WHAT YOU ARE ASKED TO DO ::
Rewrite the items below with "Person at" swapped for "Figure at" throughout, changing nothing else and omitting the pictures from your answer.

Images with localized body landmarks ::
- Opening Delimiter -
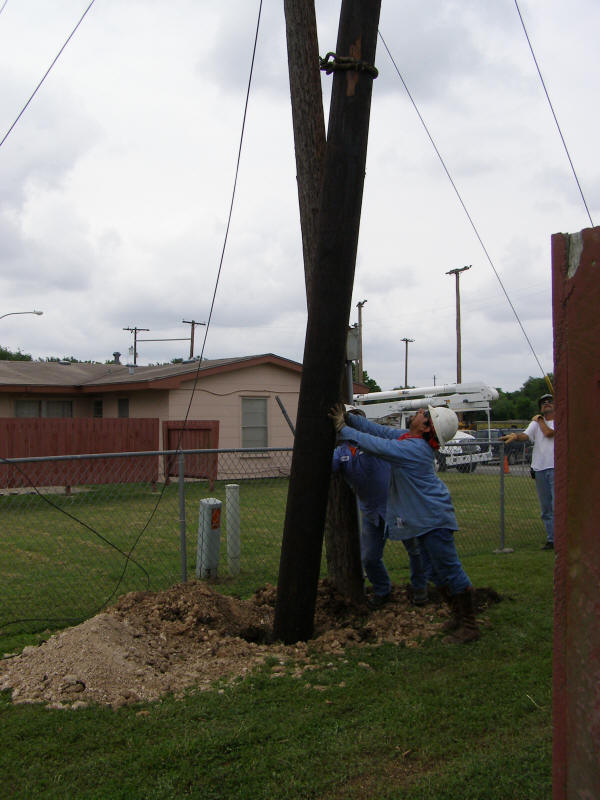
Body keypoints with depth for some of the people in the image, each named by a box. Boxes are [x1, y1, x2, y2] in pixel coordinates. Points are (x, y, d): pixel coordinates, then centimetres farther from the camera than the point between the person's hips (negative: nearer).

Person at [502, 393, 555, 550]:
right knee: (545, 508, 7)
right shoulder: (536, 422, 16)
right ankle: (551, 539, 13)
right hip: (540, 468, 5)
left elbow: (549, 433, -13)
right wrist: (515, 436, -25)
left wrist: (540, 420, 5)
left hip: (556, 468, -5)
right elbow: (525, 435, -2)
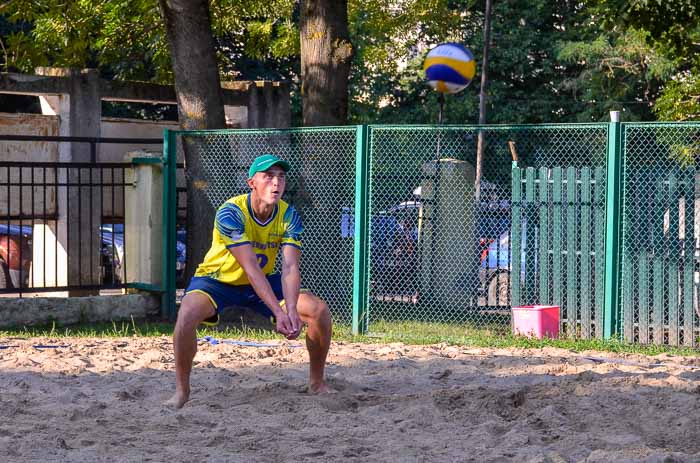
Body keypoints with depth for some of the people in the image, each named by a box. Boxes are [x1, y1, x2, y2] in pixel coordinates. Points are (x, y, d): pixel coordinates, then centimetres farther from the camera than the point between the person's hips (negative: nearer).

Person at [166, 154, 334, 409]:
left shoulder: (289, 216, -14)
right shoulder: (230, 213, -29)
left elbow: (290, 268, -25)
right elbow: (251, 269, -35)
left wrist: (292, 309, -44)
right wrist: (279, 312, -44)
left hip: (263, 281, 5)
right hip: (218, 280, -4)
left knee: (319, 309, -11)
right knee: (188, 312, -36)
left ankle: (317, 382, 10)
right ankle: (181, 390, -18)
- Closing Delimiter -
RESPONSE BELOW ::
Body keypoints with depth for some of the people in the image, each named by a box. Boxes are [x1, y1, x2, y2] in pixel coordinates. Points are (x, y, d): pixel coordinates, then centimetres farther from the camera than the point between the person's hips (negative: nearer).

Figure at [502, 393, 555, 550]:
right knee: (545, 508, 7)
right shoulder: (536, 422, 16)
right ankle: (551, 539, 13)
right hip: (540, 468, 5)
left elbow: (549, 433, -13)
right wrist: (515, 436, -25)
left wrist: (540, 420, 5)
left hip: (556, 468, -5)
right elbow: (525, 435, -2)
Body keypoints with depth for some of the people in the image, each named by a box. Boxes are [x1, y1, x2, y2] in pixel coordinates. Points are (x, y, d): pixel coordinates, then centimetres farther from the camera than the point between the person's hips (negative: nearer).

Figure at [166, 154, 334, 409]:
left shoulder: (289, 216, -14)
right shoulder: (230, 213, -29)
left elbow: (290, 268, -25)
right elbow: (251, 269, -35)
left wrist: (292, 309, -44)
right wrist: (279, 312, -44)
left hip: (263, 281, 5)
right hip: (218, 280, -4)
left knee: (319, 309, -11)
right knee: (188, 312, -36)
left ankle: (317, 382, 10)
right ankle: (181, 390, -18)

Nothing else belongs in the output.